Let $\{X_t: 0 \leq t \leq 1 \}$ be a stochastic process such that
i) $X_s$ and $X_t$ are independent whenever $s\neq t$;
ii) Each $X_t$ has the same distribution and variance $1$;
iii) The path $t \rightarrow X_t(\omega)$ is continuous for almost every $\omega$.
Here is my attempt:
Let $\Omega_0$ be the set of full measure on which paths of $X_t(\omega)$ are continuous. I fix a $t \in (0,1)$ and choose a sequence $(t_n)$ such that $t_n \rightarrow t$. Continuity gives $X_{t_n}(\omega) \rightarrow X_t(\omega)$ for every $\omega \in \Omega_0$ (almost surely, that is) and hence in probability.
$$\forall{\varepsilon >0} \quad \lim_{n\rightarrow\infty} P\{\lvert X_{t_n}-X_t\rvert > \varepsilon\} = 0$$
Using the properties (i) and (ii) we can see that $Z_t := \lvert X_{t_n}-X_t\rvert$ has the same distribution for all $n\geq 1$. Therefore $$P\{\lvert X_{t_n}-X_t\rvert > \varepsilon\} =P\{\lvert X_{t_m}-X_t\rvert > \varepsilon\}$$ for any $n,m \geq 1$. This then implies $X_{t} = X_{s}$ almost surely.
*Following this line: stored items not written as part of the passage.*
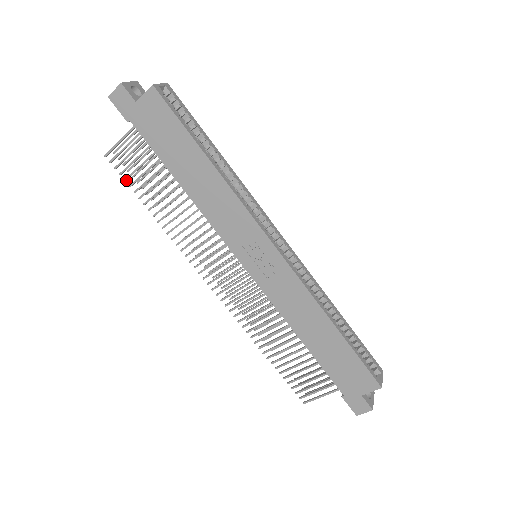
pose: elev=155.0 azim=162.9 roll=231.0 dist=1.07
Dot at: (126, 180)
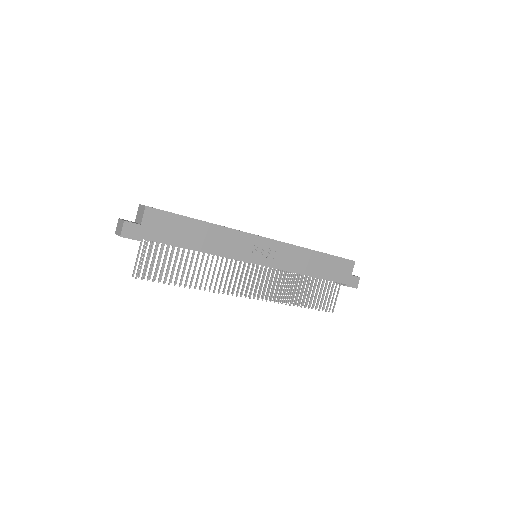
Dot at: occluded
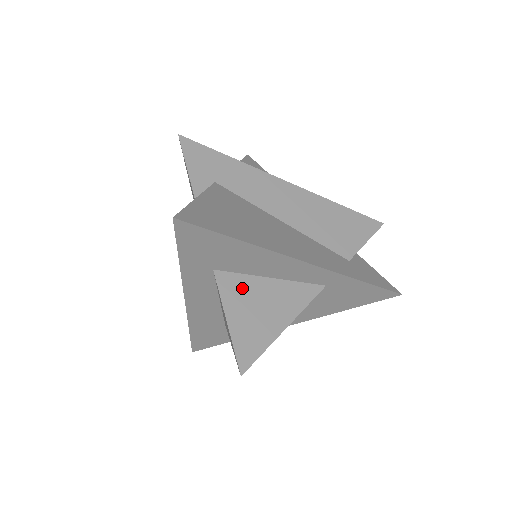
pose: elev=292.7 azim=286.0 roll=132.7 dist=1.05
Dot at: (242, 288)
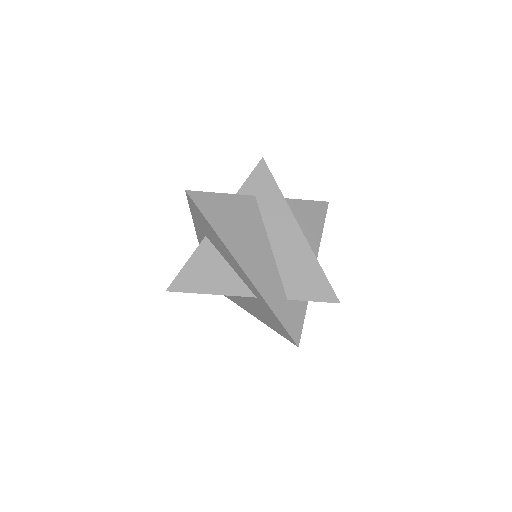
Dot at: (210, 256)
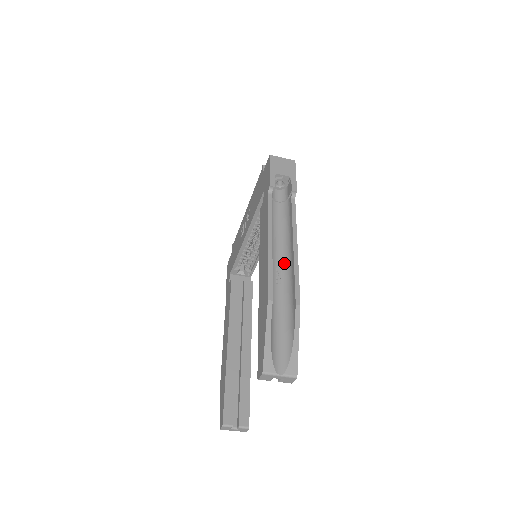
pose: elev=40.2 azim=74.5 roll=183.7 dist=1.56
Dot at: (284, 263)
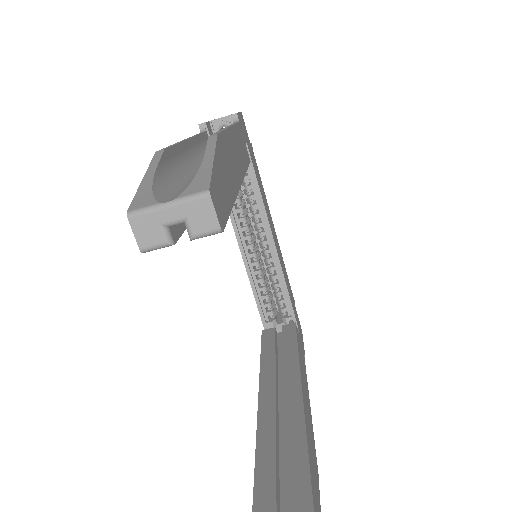
Dot at: occluded
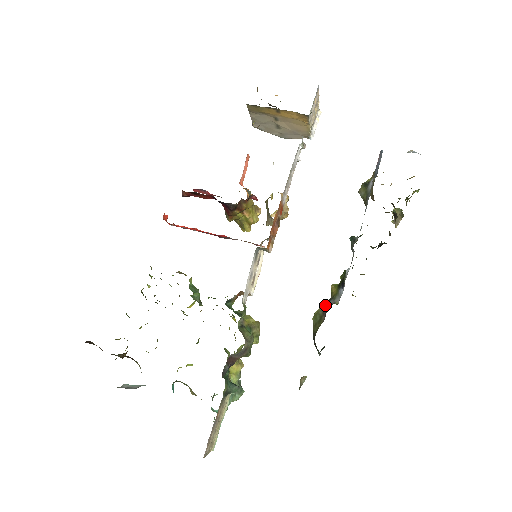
But this doesn't yet exclude a process like $X_t(\omega) = \omega$. At some point I need to show that $X_t(\omega) = C$ for some constant $C$ to get a contradiction with the variance property and this is where I am stuck. Could someone point out if my proof is OK so far and how I finish it? Thanks!